Dördüncüsü, bazı iç anlaşmazlıklara rağmen, seçimlere kadar büyüme-yatırım-istihdam alanında hala olumlu tarafta kalma hesaplarının tutacağına, İŞKUR'un İSF'nin finansmanı üzerinden toplumsal istihdam programları (Aktif İşgücü Programları, İşbaşı Eğitim Programları, vs.) ile istihdamı destekleyip kitlelerde olumlu algı yaratılabileceğine güvenmektedir.

Sonuç: İktidar bu kadar rahat mı gerçekten?

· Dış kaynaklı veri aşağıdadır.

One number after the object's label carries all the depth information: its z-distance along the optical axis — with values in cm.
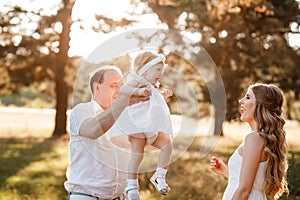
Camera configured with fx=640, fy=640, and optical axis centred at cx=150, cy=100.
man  404
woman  419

Aslında değil. Enflasyon çok önemli bir olumsuzluk etkeni olarak duruyor. Devletin yönlendirdiği fiyatlar ve vergiler artı yükselen kurlar bunun önemli bir nedeni olarak algılanıyor. Enflasyonun kurları yukarı doğru tetikleyici etkileri nedeniyle seçimlere kadar bir "döviz şoku" algısını kırmak da kolay olmayabilir. İstenen dış finansman yeterince sağlanamıyor. İç açıklar da rekor kırıyor. KKM belası, bir kabus gibi kamu maliyesi üzerine çökmüş durumda.  

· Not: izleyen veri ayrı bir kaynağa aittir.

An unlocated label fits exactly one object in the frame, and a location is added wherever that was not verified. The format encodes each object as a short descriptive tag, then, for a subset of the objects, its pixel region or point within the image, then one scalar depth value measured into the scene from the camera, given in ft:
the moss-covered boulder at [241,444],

Nitekim Mart 2024 beklenmeden (belki de Saray'a empoze edilerek) KKM için 20.8.2023 tarihli RG'de yayınlanan yeni kararlar alınmak zorunda kalındı. KKM'ler için zorunlu karşılıklar yüzde 15'e çıkarılarak bir caydırıcı önlem alınmıştı zaten. Şimdi de dövize uygulanan karşılıklar arttırılıyor. Daha önemlisi vadesi gelen KKM hesaplarının TL mevduata dönüştürülmesi için bankalara sopa politikası uygulanmak isteniyor. (Ayrıca yabancı para mevduattan KKM'ye dönüşüme de son veriliyor). Bankalar KKM'den TL mevduata dönüşüm yapamazlarsa, menkul kıymet tesisine (Devlet İç Borçlanma Senedi-DİBS almaya) zorlanacaklar. DİBS'ler yüzde 18-20 faizle ihraç edildiği için de buradan zarar yazacaklar. Peki bankalar mudilerini KKM'den TL'ye dönüşüme hangi araçla özendirebilirler? Mevduat faizlerini yükselterek. Ancak bunun bugünkü "negatif reel faizler" konjonktüründe sınırları var; mudiyi tatmin etmek zor olur. KKM niçin gelmişti? Dövize yönelmeyi frenlemek için. Peki şu ana KKM sınırlandırılınca ilk etkisi ne olur? Dövize yöneliş artır, kurlar yukarı gider. Varsa, diğer enflasyona karşı koruyucu limanlara göçer. Nitekim, 21 Ağustos Pazartesi itibariyle BİST 100 endeksi yüzde 3,74 fırladı; kurlar da yukarı gitmeye başladı.

Öte yandan mevduat faizleri artarsa, kredi faizleri de artar; sonuçta hanehalkının, şirketler kesiminin ve Hazine'nin borçlanma maliyetleri yukarı gider. Öte yandan kamu bankalarının KKM dönüşümü yükünün büyük bölümünü taşıyacağını, daha fazla zarar yazacağını ve bunun Hazine'ye yüklenmesinin de vergi yükümlülerine bir yansıma anlamına geleceğini ekleyelim.

Dolayısıyla iktidarın eli hiç rahat değil. Halktan güç alan bir muhalefet bu iktidarı hallaç pamuğu gibi atar. Peki kendisini bile yenilemeyi beceremeyen o muhalefet nerede?